In an earlier post we got a 10 year old girl’s view of the war as Sherman started his destructive march through Georgia.(Click here to read.) Here are more details.
Needless to say that there will never be a statue like the one above honoring Union General Sherman in Georgia. And here’s the reason why.
Sherman’s Special Field Orders No. 120 authorized a new kind of warfare. Part of it reads:
“…should the inhabitants burn bridges, obstruct roads or otherwise manifest local hostility, then army commanders should order and enforce a devastation more or less relentless, according to the measure of such hostility.”

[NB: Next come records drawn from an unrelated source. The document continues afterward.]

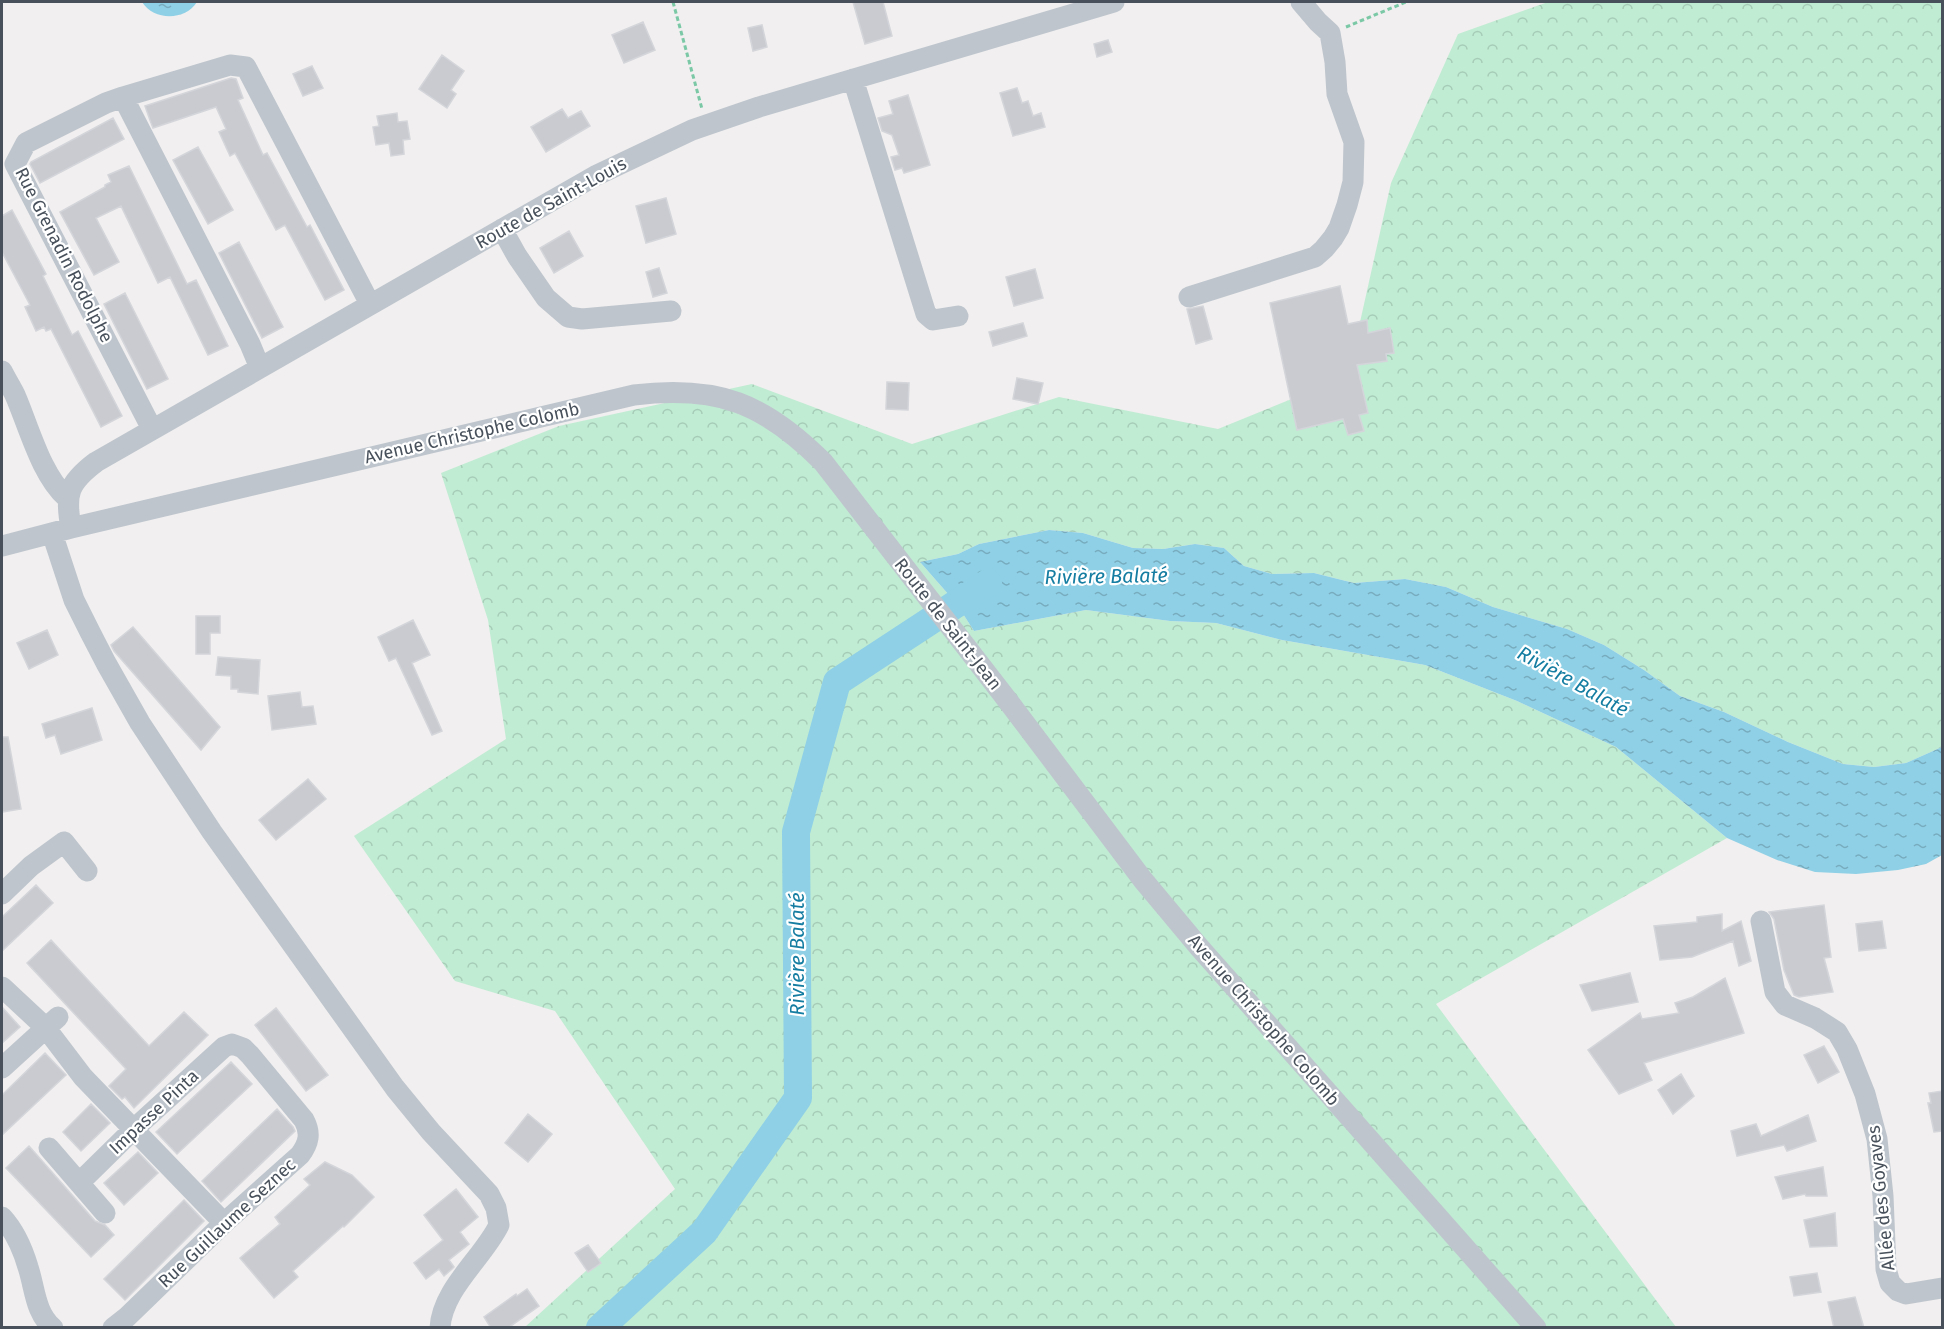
<svg xmlns="http://www.w3.org/2000/svg" width="1944" height="1329" font-family="'Fira Sans',sans-serif">
<style>
.forest{fill:url(#forest-crowns)}
.water{fill:url(#water-ripples)}
.lines{fill:none;stroke-linecap:round;stroke-linejoin:round}
.river{stroke:#8fd0e6;stroke-width:28}
.building{fill:#c9cbd1;stroke:#d3d5da;stroke-width:1.5}
.path{stroke:#7ac8a5;stroke-width:3;stroke-dasharray:4.5 3;stroke-linecap:butt}
.minor{stroke:#bec5cd;stroke-width:21}
.labels{text-anchor:middle;stroke-width:4.5;stroke-linejoin:round;paint-order:stroke}
.street-label{font-size:18px;fill:#48515b;stroke:#fff}
.water-label{font-size:20px;font-style:italic;fill:#157da1;stroke:#fff}
</style>
<defs>
<pattern id="forest-crowns" width="20" height="18" patternUnits="userSpaceOnUse" patternTransform="scale(1.5)"><rect width="20" height="18" fill="#c0ecd3"/><path d="M2 6a3 3 0 1 1 6 0M12 15a3 3 0 1 1 6 0" fill="none" stroke="#a6ccb7"/></pattern>
<pattern id="water-ripples" width="26" height="14" patternUnits="userSpaceOnUse" patternTransform="scale(1.5)"><rect width="26" height="14" fill="#8fd0e6"/><path d="M2 4q2-2 4 0t4 0M15 11q2-2 4 0t4 0" fill="none" stroke="#77abbd"/></pattern>
</defs>
<rect width="100%" height="100%" fill="#f1efef"/>
<path class="forest" d="M1548,2h394v745l-36,16 -32,4 -31,-3 -55,-22 -64,-30 -44,-16 -36,-26 -40,-25 -37,-16 -74,-22 -47,-20 -41,-8 -51,4 -40,-10 -42,1 -28,-8 -20,-18 -29,-4 -32,5 -30,-1 -50,-15 -34,-3 -70,14 -21,10 -38,8 36,41 18,28 112,-21 84,11 46,2 66,17 143,25 92,36 99,46 111,91 -291,166 240,323h-1151l150,-138 -120,-178 -100,-30 -101,-145 152,-97 -18,-119 -47,-147 118,-47 193,-42 160,60 147,-47 159,32 130,-53 43,-193 67,-149z"/>
<path class="water" d="M142,2h55c-12,19 -43,19 -55,0z
M1049,530l34,3 50,15 30,1 32,-5 29,4 20,18 28,8 42,-1 40,10 51,-4 41,8 47,20 74,22 37,16 40,25 36,26 44,16 64,30 55,22 31,3 32,-4 36,-16v108l-16,9 -28,6 -42,4 -41,-2 -38,-12 -50,-22 -111,-91 -99,-46 -92,-36 -143,-25 -66,-17 -46,-2 -84,-11 -112,21 -18,-28 -36,-41 38,-8 21,-10z"/>
<g class="lines">
<path class="river" d="M600,1328l104,-96 94,-134 -2,-266 41,-150 151,-99"/>
</g>
<path class="building" d="M853,2h30l9,34 -27,8z
M643,22l12,28 -31,13 -12,-28z
M762,25l5,22 -14,4 -5,-23z
M1108,40l4,12 -15,5 -3,-13z
M442,55l22,16 -13,19 5,4 -9,14 -28,-19z
M312,66l11,22 -20,8 -10,-22z
M231,78l5,1 7,19 -5,2 25,55 4,-2 40,74 3,-2 34,65 -19,10 -40,-75 -9,5 -41,-77 -5,3 -11,-24 7,-3 -10,-22 -63,21 -2,-5 -6,-17z
M1017,88l5,15 6,-2 5,15 8,-3 4,14 -32,9 -13,-43z
M908,95l22,70 -26,8 -2,-5 -7,2 -4,-13 8,-2 -7,-20 -10,-4 -4,-13 15,-4 -4,-13z
M562,109l6,9 13,-7 9,15 -44,26 -15,-25z
M397,113l1,9 9,-1 3,18 -7,1 1,14 -13,2 -2,-13 -13,2 -3,-18 6,-1 -2,-10z
M113,118l11,21 -84,44 -10,-19 1,-2z
M198,147l35,63 -25,14 -35,-64z
M129,166l58,118 9,-4 32,66 -20,9 -38,-78 -12,6 -37,-77 -25,12 23,44 -25,13 -34,-63 45,-25v-2l6,-3 -3,-7z
M666,198l10,36 -30,9 -10,-37z
M12,210l34,64 -3,2 29,59 6,-4 44,85 -21,11 -50,-98 -5,2 -2,-4 -8,4 -11,-24 5,-2 -28,-53v-36z
M569,231l14,25 -29,17 -14,-25z
M239,242l44,85 -21,11 -43,-85z
M659,268l8,25 -14,4 -7,-25z
M1035,269l8,29 -29,8 -8,-29z
M1340,286l8,38 19,-4 1,13 22,-5 4,25 -8,1 1,7 -30,4 11,48 -9,2 5,16 -16,4 -5,-16 -46,11 -27,-127z
M125,293l43,86 -21,10 -43,-85z
M1203,306l9,33 -16,5 -9,-35z
M1023,323l4,13 -34,10 -4,-14z
M1017,378l26,5 -5,21 -25,-5z
M887,382l22,1 -1,27 -22,-1z
M196,616h24v17h-10v21h-14z
M413,620l17,35 -18,8 30,68 -10,4 -36,-77 -7,3 -11,-24z
M133,627l87,100 -19,23 -87,-99 -3,-6z
M47,630l11,25 -29,14 -12,-26z
M218,657l42,3 -2,34 -20,-2v-3h-7v-13l-15,-1z
M300,692l2,15 11,-1 3,18 -44,6 -4,-34z
M92,708l10,32 -41,14 -6,-19 -9,3 -4,-14z
M2,737h6l13,72 -19,3z
M308,779l18,20 -50,41 -17,-20z
M36,885l17,18 -51,48v-34z
M1824,905l7,52 -7,1 9,34 -34,5 -5,-2 -10,-25 -10,-51 -5,-7z
M1722,914v17l19,-10 10,40 -12,5 -6,-25 -41,16 -32,3 -6,-34 43,-4v-5z
M1882,921l4,27 -27,3 -3,-27z
M51,940l98,106 35,-34 24,23 -74,73 -9,-11 -3,2 -13,-13 17,-17 -99,-106z
M1630,973l8,29 -46,9 -12,-26z
M1725,978l19,55 -100,30 8,17 -33,14 -31,-44 52,-37 2,6 37,-6 -4,-10 18,-6z
M2,1007l18,20 -18,16z
M276,1008l52,67 -22,16 -51,-66z
M1824,1046l15,26 -21,11 -14,-28z
M45,1053l21,22 -64,60v-40z
M231,1062l21,22 -75,70 -21,-22z
M1681,1074l13,22 -21,18 -15,-24z
M1942,1091v40l-8,1 -6,-29h3l-2,-10z
M91,1104l19,19 -29,28 -18,-19z
M277,1109l16,18 2,4 -74,71 -19,-21z
M528,1114l24,20 -24,28 -23,-19z
M1808,1115l8,26 -29,10 -3,-6 -47,11 -6,-25 25,-7 5,12z
M29,1146l66,75 10,4 9,10 -23,22 -85,-89z
M138,1152l20,21 -34,32 -20,-22z
M325,1162l27,13 22,22 -30,30 -1,-1 -50,45 5,6 -24,21 -34,-40 40,-34 -5,-7 35,-32 -6,-6z
M1823,1167l4,29h-21l-1,-2 -22,5 -8,-22z
M456,1189l22,28 -18,15 9,12 -20,16 5,7 -2,2 -8,7 -5,-7 -13,10 -12,-16 29,-23 -19,-25z
M184,1200l20,21 -79,79 -21,-21z
M1835,1213l2,33 -27,1 -6,-27z
M588,1245l13,18 -13,9 -13,-19z
M1817,1273l4,19 -27,4 -4,-19z
M527,1289l12,17 -31,22h-17l-7,-11 32,-23 1,2z
M1855,1297l9,31h-30l-6,-26z"/>
<g class="lines">
<path class="path" d="M673,2l29,107
M1346,27l60,-25"/>
<path class="minor" d="M853,79l73,235 7,6 25,-4
M123,97l127,247 10,24
M502,229l15,27 29,42 22,19 14,2 89,-8
M1189,297l126,-40 9,-8 9,-11 6,-10 8,-23 6,-23 1,-40 -17,-48 -2,-32 -5,-29 -12,-11 -17,-20
M2,371c4,8 9,16 13,24 14,32 26,80 52,103
M152,429l-137,-265 11,-21 80,-40 17,-6 107,-32 16,2 124,237
M71,528c-6,-34 -3,-45 25,-66l499,-286 97,-46 67,-23 355,-105
M52,533l22,67 16,32 16,31 34,60 72,109 183,256 36,44 58,62 7,14 3,17c-16,33 -57,64 -59,103
M2,546l69,-18 563,-133c84,-10 130,8 189,67l185,239 135,179 56,67 337,381
M2,894l29,-28 33,-24 23,29
M1761,921l14,71 10,13 30,13 22,14 10,17 18,45 12,45 6,57 3,73 4,14 8,8 8,3 36,-6
M2,987l43,40 38,50 141,146
M2,1068l56,-51
M49,1148l56,65
M79,1183l55,-54 90,-82 8,-3 11,4 7,7 54,65c7,13 5,23 -4,35l-76,68 -97,94 -14,11
M2,1217c12,13 21,33 26,50 7,21 7,46 25,61"/>
</g>
<g class="labels">
<g class="street-label">
<text transform="translate(551 203) rotate(-29)" y="6">Route de Saint-Louis</text>
<text transform="translate(64 255) rotate(63)" y="6">Rue Grenadin Rodolphe</text>
<text transform="translate(472 433) rotate(-13)" y="6">Avenue Christophe Colomb</text>
<text transform="translate(948 624) rotate(52)" y="6">Route de Saint-Jean</text>
<text transform="translate(1264 1020) rotate(49)" y="6">Avenue Christophe Colomb</text>
<text transform="translate(154 1112) rotate(-43)" y="6">Impasse Pinta</text>
<text transform="translate(1881 1198) rotate(-96)" y="6">Allée des Goyaves</text>
<text transform="translate(227 1223) rotate(-43)" y="6">Rue Guillaume Seznec</text>
</g>
<g class="water-label">
<text transform="translate(1106 576) rotate(-1)" y="7">Rivière Balaté</text>
<text transform="translate(1573 681) rotate(29)" y="7">Rivière Balaté</text>
<text transform="translate(797 954) rotate(-90)" y="7">Rivière Balaté</text>
</g>
</g>
<rect width="1944" height="1329" fill="none" stroke="#48515b" stroke-width="6"/>
</svg>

In case you doubt how severe he meant this to be, this will clarify Sherman’s intentions, from one of his telegrams to Ulysses S. Grant:
“Until we can repopulate Georgia it is useless to occupy it, but utter destruction of its roads, houses, and people will cripple their military resources. … I can make the march and make Georgia howl.”
One of Sherman’s officers, John Acheson, wrote these words:
“…scores of poor families have I seen, who had had no hand in bringing the present trouble upon the country, left without a mouthful to eat, and not knowing where to turn to get it, or what in the world to do to relive their distress.”
While Texas General Hood was negotiating with Sherman on the treatment of civilians in Atlanta, Hood wrote to Sherman:
“And now, sir, permit me to say that the unprecedented measure you propose transcends, in studied and ingenious cruelty, all acts ever before brought to my attention in the dark history of war.”
His scathing messages to Sherman reveal a lot. In one of them he wrote:
“…there are a hundred thousand witnesses that you fired into the habitations of women and children for weeks, firing far above and miles beyond my line of defense.”
Sherman achieved the status of war hero after the war, but not in the lands where he “slashed and burned.”